J Invasive Cardiol. 2007 Feb;19(2):E34-7.
Arterial revascularization by means of percutaneous transluminal angioplasty (PTA) is a mainstay in the management of patients with peripheral artery disease and critical limb ischemia (CLI). However, when employing standard approaches, percutaneous transluminal angioplasty (PTA) of below-the-knee arteries may fail in up to 20% of cases. In the present article, we report on a novel interventional strategy, the pedal-plantar loop technique, which we successfully employed in a patient with critical lower limb ischemia.

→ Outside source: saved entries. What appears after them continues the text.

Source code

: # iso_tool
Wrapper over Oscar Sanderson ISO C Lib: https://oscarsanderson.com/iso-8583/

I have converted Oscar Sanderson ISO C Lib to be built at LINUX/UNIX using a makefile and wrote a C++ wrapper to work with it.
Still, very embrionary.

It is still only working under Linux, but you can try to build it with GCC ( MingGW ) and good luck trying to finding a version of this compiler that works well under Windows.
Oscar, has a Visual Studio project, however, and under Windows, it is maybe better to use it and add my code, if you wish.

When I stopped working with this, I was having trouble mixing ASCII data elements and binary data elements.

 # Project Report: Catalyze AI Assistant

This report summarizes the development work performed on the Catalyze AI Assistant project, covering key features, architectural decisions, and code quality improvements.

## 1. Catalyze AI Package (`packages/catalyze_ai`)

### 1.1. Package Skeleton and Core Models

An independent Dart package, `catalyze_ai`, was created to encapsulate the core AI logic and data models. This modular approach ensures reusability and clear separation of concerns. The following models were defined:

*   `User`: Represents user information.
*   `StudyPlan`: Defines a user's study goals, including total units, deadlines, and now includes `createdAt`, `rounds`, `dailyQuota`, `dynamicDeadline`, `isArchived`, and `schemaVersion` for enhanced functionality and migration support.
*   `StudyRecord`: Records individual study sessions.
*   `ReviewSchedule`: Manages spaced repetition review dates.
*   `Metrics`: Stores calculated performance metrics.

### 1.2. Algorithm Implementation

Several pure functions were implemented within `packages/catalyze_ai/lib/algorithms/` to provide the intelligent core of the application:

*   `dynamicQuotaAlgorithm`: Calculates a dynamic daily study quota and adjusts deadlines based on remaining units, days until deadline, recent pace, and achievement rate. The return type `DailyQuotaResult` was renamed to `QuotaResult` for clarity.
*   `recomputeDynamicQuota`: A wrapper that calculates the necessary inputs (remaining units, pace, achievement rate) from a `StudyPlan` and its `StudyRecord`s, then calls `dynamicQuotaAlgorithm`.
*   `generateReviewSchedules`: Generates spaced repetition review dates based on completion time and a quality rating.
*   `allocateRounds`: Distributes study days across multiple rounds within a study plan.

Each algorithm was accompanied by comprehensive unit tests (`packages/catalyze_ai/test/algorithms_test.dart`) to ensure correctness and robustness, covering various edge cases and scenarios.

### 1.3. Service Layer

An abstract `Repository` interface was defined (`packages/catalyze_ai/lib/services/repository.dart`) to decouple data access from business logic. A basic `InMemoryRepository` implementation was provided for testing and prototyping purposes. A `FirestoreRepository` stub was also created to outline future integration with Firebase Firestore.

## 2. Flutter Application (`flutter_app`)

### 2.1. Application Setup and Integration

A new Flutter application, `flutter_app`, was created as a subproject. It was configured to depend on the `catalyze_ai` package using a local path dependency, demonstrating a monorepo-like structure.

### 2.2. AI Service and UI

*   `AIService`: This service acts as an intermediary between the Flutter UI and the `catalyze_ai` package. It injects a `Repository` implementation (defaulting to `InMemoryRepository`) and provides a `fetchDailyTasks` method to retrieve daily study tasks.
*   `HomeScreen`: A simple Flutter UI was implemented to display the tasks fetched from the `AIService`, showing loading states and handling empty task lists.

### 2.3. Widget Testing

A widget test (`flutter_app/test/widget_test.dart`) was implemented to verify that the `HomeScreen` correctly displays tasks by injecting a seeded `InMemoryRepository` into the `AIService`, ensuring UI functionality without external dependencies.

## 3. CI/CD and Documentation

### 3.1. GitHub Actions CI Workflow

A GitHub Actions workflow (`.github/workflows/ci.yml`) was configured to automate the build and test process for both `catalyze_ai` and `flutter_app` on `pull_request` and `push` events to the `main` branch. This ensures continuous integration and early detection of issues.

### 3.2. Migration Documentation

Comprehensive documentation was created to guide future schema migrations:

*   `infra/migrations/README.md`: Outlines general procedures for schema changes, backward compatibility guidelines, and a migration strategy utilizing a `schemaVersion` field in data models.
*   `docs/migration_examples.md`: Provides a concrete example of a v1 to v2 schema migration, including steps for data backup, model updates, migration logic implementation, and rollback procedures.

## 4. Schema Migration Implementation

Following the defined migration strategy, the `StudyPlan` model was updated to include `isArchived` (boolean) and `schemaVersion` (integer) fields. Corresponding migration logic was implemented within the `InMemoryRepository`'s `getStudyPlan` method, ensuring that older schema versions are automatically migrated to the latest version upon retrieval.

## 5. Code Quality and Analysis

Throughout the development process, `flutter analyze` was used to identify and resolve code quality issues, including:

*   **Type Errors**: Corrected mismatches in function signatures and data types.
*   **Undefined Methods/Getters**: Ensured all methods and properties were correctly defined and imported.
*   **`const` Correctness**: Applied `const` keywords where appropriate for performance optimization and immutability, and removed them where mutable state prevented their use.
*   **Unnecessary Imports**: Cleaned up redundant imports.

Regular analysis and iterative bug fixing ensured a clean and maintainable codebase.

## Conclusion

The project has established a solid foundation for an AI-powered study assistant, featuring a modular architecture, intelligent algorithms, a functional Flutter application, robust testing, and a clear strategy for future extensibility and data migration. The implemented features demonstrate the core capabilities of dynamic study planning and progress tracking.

This technique may sensibly increase success rates of PTA in very challenging total occlusions of below-the-knee arteries (e.g., those lacking a proximal occlusion stump). Technical points pertinent to this case are clearly illustrated, including the need to accurately choose guidewires and balloons of appropriate length, and the extensive use of the subintimal angioplasty technique.
经皮腔内血管成形术(PTA)进行动脉血运重建是治疗外周动脉疾病和严重肢体缺血(CLI)患者的主要手段。然而,采用标准方法时,膝下动脉经皮腔内血管成形术(PTA)在高达20%的病例中可能会失败。在本文中,我们报道了一种新型介入策略——足-足底环技术,我们成功地将其应用于一名严重下肢缺血患者。该技术可能会显著提高在极具挑战性的膝下动脉完全闭塞(例如没有近端闭塞残端的情况)中PTA的成功率。文中清晰展示了与该病例相关的技术要点,包括准确选择合适长度的导丝和球囊的必要性,以及内膜下血管成形术技术的广泛应用。